Textausschnitt -
========================

Die Münchener Müllabfuhr hatte die Überreste des städtischen
Feldgottesdienstes schon beseitigt, da lag noch immer ein Abglanz dieser
Veranstaltung über der Pressekonferenz im entfernten Bonn. Dort
versicherten die Fraktionsvorsitzenden Schäuble und Klose mit strahlender
Miene, daß Flüchtlinge weiterhin Asyl genießen könnten: draußen. Drinnen
war es ja bekanntermaßen für die Betroffenen kein Genuß gewesen.
Wogegen also sollten sich die Wunderkerzenhalter von München und die
nachfolgend bis nach Hamburg reichenden Leuchtgemeinschaften eigentlich
wehren? Doch nicht etwa gegen den heimlichen Wunsch, auch mal zuzulangen
gegen Fremde? Denn anders läßt sich die allerorts illuminierte Wiederholung
der regierungsamtlichen Demonstration von Berlin kaum verstehen.
In Berlin war man stolz darauf gewesen, daß einige hunderttausend Bürger
sich versammelt hatten, um unter der Anleitung des Bundespräsidenten zu
versichern, man dürfe andere Menschen nicht einfach totschlagen. Derlei
Äußerungen gelten in Deutschland schon als festes Bekenntnis zur Demokratie
und nicht als Beleg dafür, wie notdürfig die Barbarei im Zaum gehalten ist.

========================

Datenblock -
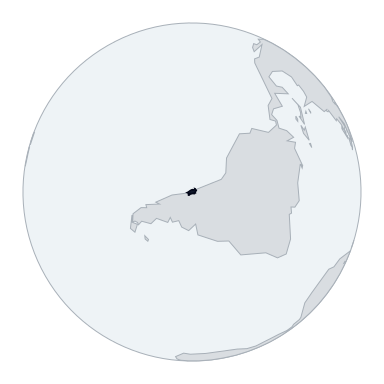 Coquimbo highlighted on a globe, orthographic projection, rotated 63°
{"feature_id": "CHL-2697", "entity_name": "Coquimbo", "entity_type": "Region", "adm_level": 1, "iso_a3": "CHL", "parent_name": "Chile", "parent_adm1": "", "projection": "orthographic", "projection_center": [-70.868, -30.645], "detail": "fine", "context": "on_globe", "style": "filled", "palette": "ink", "viewbox_px": 384, "rotation_deg": 63, "n_neighbors": 0, "source": "natural_earth", "source_scale": "10m", "svg_char_len": 4710}
<svg xmlns="http://www.w3.org/2000/svg" viewBox="0 0 384 384"><g transform="rotate(63 192 192)"><circle cx="192" cy="192" r="169" fill="#eef3f6" stroke="#a8b0b8"/><path d="M158.1,26.5L158.5,26.4L172.9,24.5L172.3,25.0L175.4,25.4L178.2,24.7L176.8,24.2L182.8,23.5L180.4,23.4L181.0,23.4L194.3,23.1L197.0,23.1L199.1,23.2L202.8,23.4L206.8,23.9L218.3,25.8L219.2,26.2L212.3,26.2L200.4,25.3L191.5,27.1L203.2,26.0L205.0,27.8L207.8,28.3L211.1,28.5L212.7,27.9L214.6,28.8L203.7,29.7L201.9,28.9L205.3,28.5L199.8,28.3L192.5,29.8L194.0,31.1L181.4,33.3L182.3,34.4L180.1,35.8L179.5,33.7L180.4,37.7L165.8,43.9L166.7,53.2L159.5,46.7L153.0,46.9L145.1,48.4L145.1,49.9L134.7,51.1L125.1,56.7L121.1,65.6L124.3,71.2L135.9,68.7L139.6,64.1L148.2,61.7L141.6,73.5L156.6,72.6L154.9,81.6L159.2,85.9L166.8,83.8L174.6,85.5L180.3,79.8L189.4,76.6L189.6,84.0L194.7,77.2L199.7,80.8L217.9,81.4L216.5,83.0L231.9,93.7L248.4,100.4L252.2,107.2L250.3,110.6L256.0,112.9L256.1,115.5L278.6,125.5L290.0,136.2L289.5,145.7L279.7,153.8L270.2,177.1L252.4,181.4L247.5,191.7L232.9,206.2L222.2,203.3L224.9,212.5L218.6,217.1L211.5,216.8L210.0,223.1L204.8,222.9L208.1,227.4L199.4,235.6L201.6,243.0L195.2,250.1L196.9,254.5L194.5,254.3L192.0,256.0L191.8,258.5L184.6,254.4L182.8,244.5L185.4,239.5L182.3,238.8L188.0,226.4L184.6,228.9L185.6,211.2L190.6,197.2L194.0,160.1L190.3,153.2L177.4,145.8L161.7,123.3L165.9,113.7L162.5,109.9L173.6,96.8L170.7,86.4L166.8,85.3L162.8,89.6L149.5,84.9L145.0,78.3L105.5,77.5L101.8,75.8L102.3,70.8L92.4,62.7L95.2,72.9L90.7,72.4L87.8,69.7L90.2,67.4L89.4,63.0L85.9,63.6L88.4,58.9L95.7,53.2L107.2,45.8L119.3,39.5L131.9,34.1L144.9,29.7L158.1,26.5ZM165.7,56.9L182.9,61.0L172.9,62.2L174.9,61.1L170.5,59.2L162.4,58.0L153.8,60.3L165.7,56.9ZM173.7,50.5L170.7,50.4L173.7,50.1L173.7,50.5ZM196.5,263.4L185.2,255.9L191.6,259.2L196.0,255.3L201.9,261.1L196.5,263.4ZM209.5,253.9L214.6,252.3L215.8,253.7L212.6,255.1L209.5,253.9ZM314.6,75.7L311.3,72.4L308.5,69.6L314.6,75.7ZM340.0,273.4L340.0,273.1L336.8,278.4L334.0,281.1L331.2,281.4L331.8,272.6L335.8,267.1L342.1,253.0L352.5,223.0L356.5,214.2L358.2,204.9L358.2,179.4L358.5,170.3L357.5,164.1L356.0,161.5L354.4,154.2L353.1,151.9L342.0,141.8L336.0,130.8L322.9,105.2L323.1,99.5L318.7,90.7L316.3,77.5L324.3,86.9L331.7,96.9L338.3,107.4L344.1,118.4L349.1,129.7L353.2,141.4L356.5,153.3L358.9,165.5L360.4,177.8L361.0,190.2L360.6,202.6L359.4,214.9L357.3,227.1L354.2,239.1L350.4,250.9L345.6,262.4L340.0,273.4ZM322.9,86.7L324.4,88.9L324.4,89.0L322.9,86.7ZM218.5,81.3L220.7,83.0L217.8,82.8L218.5,81.3ZM171.5,65.0L175.2,64.8L177.1,65.7L174.2,66.3L171.5,65.0ZM202.5,64.3L206.8,65.1L202.3,65.4L202.5,64.3ZM185.6,61.6L199.1,64.1L190.5,66.0L182.0,64.7L187.9,63.9L185.6,61.6ZM171.8,53.9L174.1,54.2L173.4,55.3L171.8,53.9ZM175.9,50.4L175.0,50.5L173.9,49.8L175.9,50.4ZM205.6,27.8L206.6,27.7L209.9,28.0L208.3,28.2L205.6,27.8ZM224.9,28.6L227.5,30.0L224.5,28.9L222.8,29.2L214.5,27.6L219.1,26.4L218.5,27.0L224.9,28.6ZM204.7,25.7L209.4,26.4L204.0,25.7L204.7,25.7ZM78.3,316.8L77.7,315.9L82.5,320.0L88.7,325.0L93.4,328.9L78.3,316.8ZM67.7,306.4L68.9,307.6L66.9,304.9L76.6,314.7L74.2,312.9L69.8,308.6L68.2,307.0L67.7,306.4Z" fill="#d9dde1" stroke="#a8b0b8" stroke-width="1"/><path d="M194.4,189.3L194.4,189.5L194.4,189.9L194.4,190.0L194.3,190.3L194.5,190.4L194.6,190.5L194.5,190.8L194.5,191.0L194.4,191.1L194.2,191.3L193.8,191.1L193.8,191.3L193.8,191.5L193.7,191.5L193.6,191.8L193.6,192.0L193.5,192.3L193.4,192.3L193.4,192.5L193.3,192.9L193.4,193.0L193.5,193.1L193.4,193.2L193.3,193.3L193.2,193.4L193.2,193.5L193.1,193.4L192.8,193.6L192.8,193.8L192.8,194.0L192.7,194.3L192.7,194.5L192.7,194.8L192.9,195.1L193.0,195.2L193.0,195.3L193.0,195.5L193.3,195.6L193.5,195.7L193.5,195.8L193.5,196.0L193.4,196.1L193.2,196.1L193.3,196.2L193.3,196.3L193.3,196.5L193.2,196.6L192.9,196.5L192.9,196.4L192.7,196.3L192.4,196.1L192.2,196.0L191.8,196.0L191.8,195.9L191.7,196.0L191.3,196.0L191.2,196.0L190.9,196.2L190.7,196.2L190.3,196.6L190.3,196.4L190.4,196.2L190.4,195.9L190.4,195.7L190.4,195.4L190.3,194.8L190.2,194.8L190.2,194.6L190.2,194.4L190.0,193.7L190.0,193.3L190.0,193.1L190.0,192.9L189.9,192.7L189.9,192.4L189.9,192.2L189.9,191.9L189.9,191.7L189.9,191.4L189.9,191.1L190.0,190.8L190.2,191.0L190.3,190.9L190.5,190.6L190.7,190.4L190.7,190.2L190.7,189.9L190.8,189.9L190.9,189.7L190.8,189.3L190.8,189.2L190.9,188.9L190.8,188.7L190.9,188.4L190.8,188.2L190.7,188.0L190.5,187.8L190.4,187.8L190.5,187.7L190.8,187.7L190.9,187.8L191.0,187.8L191.1,188.0L191.3,188.1L191.4,188.3L191.5,188.3L191.6,188.2L191.7,187.8L191.8,187.7L192.2,187.6L192.3,187.6L192.3,187.4L192.5,187.4L192.8,187.5L193.0,188.6L193.1,188.8L193.3,188.9L193.4,189.0L193.5,189.1L193.8,189.3L194.0,189.4L194.3,189.3L194.4,189.3Z" fill="#0f172a" stroke="#020617" stroke-width="1.5"/></g></svg>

========================

Aufgabe 1 - Wer versicherte im Textausschnitt zur Asyldebatte auf der Pressekonferenz in Bonn, dass Flüchtlinge weiterhin Asyl genießen könnten?
Aufgabe 2 - Führe den Textausschnitt zur Asyldebatte im Anschluss an seinen letzten Satz weiter.
Die Auflistung ist eigenständiges Material und gehört nicht zum Textausschnitt.

Antwort 1 - Die Fraktionsvorsitzenden Schäuble und Klose.

Antwort 2 -
Einige hundert Besucher des Spektakels von Berlin fühlten sich nicht nur
unangenehm an die befohlenen Aufmärsche im Osten der Stadt erinnert. Sie
hielten das Ganze auch für eine überaus schlechte Theateraufführung und
protestierten gegen deren Hauptdarsteller, wie man es aus den bewegten
Glanzzeiten des Schmierentheaters kennt: mit Eiern und Tomaten. Nicht eine
Stadt, aber immerhin einige hundert hatten damit tatsächlich nein gesagt.
Sie hatten begriffen, daß sich die andächtig wiederholte Phrase von der
Menschenwürde sehr wohl verträgt mit der Absicht, Menschen, die nichts als
jenes armselige Gut vorzuweisen haben, an der Grenze abzuweisen oder sie
deportationsfähig zu machen, wenn sie, wie auch SPD-Politiker vorzugsweise
formulieren, als „Altfälle“ die Republik belasten und zu einer „emotiona…
Überforderung“ (Klose) führen.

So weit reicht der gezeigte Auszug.